Во время редких минут сознания боялся оставаться один, и ночью, видя, что медсестру сморил сон, будил ее и умоляюще смотрел на нее, говоря только глазами, полными горячих беспокойных вспышек.
– Боюсь… не спите, товарищ!
Возвращаясь неожиданно в сознание и не имея возможности говорить и даже двинуть рукой, дрожал и с непомерным страхом ожидал терзающих его призраков.
Они приходили к нему и вставали с обеих сторон кровати.
Другие привидения, выглядывающие отовсюду, трясущиеся от злобного смеха, мчались тайком, исчезая без следа в пучине безграничной пустоты, начинающейся тут же, перед его зрачками, и уходящей в даль космоса.

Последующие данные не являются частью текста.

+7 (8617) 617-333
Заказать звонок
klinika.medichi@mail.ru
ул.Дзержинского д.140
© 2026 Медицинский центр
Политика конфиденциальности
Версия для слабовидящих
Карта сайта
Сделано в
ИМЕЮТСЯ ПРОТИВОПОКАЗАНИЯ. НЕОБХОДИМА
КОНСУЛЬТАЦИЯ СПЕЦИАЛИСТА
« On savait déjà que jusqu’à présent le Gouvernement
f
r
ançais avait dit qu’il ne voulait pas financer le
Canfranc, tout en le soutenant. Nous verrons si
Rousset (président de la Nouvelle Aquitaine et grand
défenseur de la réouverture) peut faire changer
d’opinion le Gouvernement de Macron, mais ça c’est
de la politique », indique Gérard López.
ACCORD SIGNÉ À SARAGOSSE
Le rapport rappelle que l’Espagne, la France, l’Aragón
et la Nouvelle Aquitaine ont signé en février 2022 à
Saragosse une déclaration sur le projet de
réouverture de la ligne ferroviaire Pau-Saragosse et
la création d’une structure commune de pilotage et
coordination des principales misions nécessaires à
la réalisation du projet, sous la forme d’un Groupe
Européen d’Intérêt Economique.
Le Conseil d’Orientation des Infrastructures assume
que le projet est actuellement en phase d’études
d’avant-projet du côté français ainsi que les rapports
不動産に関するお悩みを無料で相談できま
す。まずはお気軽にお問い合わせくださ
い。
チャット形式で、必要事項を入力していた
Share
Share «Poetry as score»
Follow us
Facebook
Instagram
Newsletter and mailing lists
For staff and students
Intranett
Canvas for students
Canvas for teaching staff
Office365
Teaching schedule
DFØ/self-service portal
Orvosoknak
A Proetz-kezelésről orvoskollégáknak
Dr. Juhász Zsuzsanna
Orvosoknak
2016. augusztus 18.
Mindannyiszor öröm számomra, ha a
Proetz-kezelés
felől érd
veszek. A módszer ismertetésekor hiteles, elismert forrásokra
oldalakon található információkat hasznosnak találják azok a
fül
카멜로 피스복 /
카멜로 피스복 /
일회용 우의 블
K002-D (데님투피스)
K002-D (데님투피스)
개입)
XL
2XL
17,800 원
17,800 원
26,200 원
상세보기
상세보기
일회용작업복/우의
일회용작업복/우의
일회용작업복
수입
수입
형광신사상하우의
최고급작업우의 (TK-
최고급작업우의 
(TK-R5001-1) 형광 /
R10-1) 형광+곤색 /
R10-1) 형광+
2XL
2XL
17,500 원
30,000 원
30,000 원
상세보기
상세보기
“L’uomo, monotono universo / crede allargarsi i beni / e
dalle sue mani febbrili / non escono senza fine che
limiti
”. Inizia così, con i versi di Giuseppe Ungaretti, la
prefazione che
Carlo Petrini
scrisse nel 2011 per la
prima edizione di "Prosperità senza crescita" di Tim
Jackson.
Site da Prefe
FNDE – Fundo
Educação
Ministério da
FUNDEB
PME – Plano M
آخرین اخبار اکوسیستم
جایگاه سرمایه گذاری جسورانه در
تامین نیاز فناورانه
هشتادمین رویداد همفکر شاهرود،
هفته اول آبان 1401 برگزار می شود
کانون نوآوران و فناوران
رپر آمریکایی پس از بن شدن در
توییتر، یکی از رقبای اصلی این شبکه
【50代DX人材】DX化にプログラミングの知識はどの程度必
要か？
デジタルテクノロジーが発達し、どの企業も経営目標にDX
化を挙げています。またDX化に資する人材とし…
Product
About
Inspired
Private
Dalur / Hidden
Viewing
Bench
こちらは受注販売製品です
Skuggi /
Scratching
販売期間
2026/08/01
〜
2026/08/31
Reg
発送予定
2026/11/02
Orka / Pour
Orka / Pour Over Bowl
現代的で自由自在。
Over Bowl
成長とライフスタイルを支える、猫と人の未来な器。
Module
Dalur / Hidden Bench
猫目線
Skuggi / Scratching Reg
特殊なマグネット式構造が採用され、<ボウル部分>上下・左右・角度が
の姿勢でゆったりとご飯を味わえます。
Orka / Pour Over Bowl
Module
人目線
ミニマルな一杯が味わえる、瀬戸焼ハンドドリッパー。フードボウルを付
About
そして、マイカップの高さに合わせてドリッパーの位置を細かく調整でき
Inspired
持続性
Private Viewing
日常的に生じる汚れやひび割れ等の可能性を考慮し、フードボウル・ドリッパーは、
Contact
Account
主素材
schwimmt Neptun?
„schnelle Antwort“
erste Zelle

Были это страшные призраки, самые страшные и самые жестокие. Брат Александр, красно-синий, с вывалившимся опухшим и черным языком, с веревкой, стягивающей ему шею; он маячил перед ним, как если бы болтаясь на веревке, и бросал неразборчивые, тяжелые, безжалостные слова. Хрипел, с напряжением двигая опухшими губами и длинным неподвижным языком:
– Погибали мы на виселицах… в подземельях Шлиссельбурга, в рудниках Сибири… Пестель… Каховский… Рылеев… Бестужев… Желябов… Халтурин… Перовская… Кибальчич… я, брат твой, и сотни… тысячи мучеников. Умирали мы с радостной, гордой мыслью, что прокладываем нашему народу дорогу к счастью… Но вот приходишь ты… в прах, в небытие превращаешь нашу жертву… убиваешь в нас радость и спокойствие… Приготовили мы дорогу для тебя… предателя… палача… тирана… Будь ты проклят во веки веков! Проклят!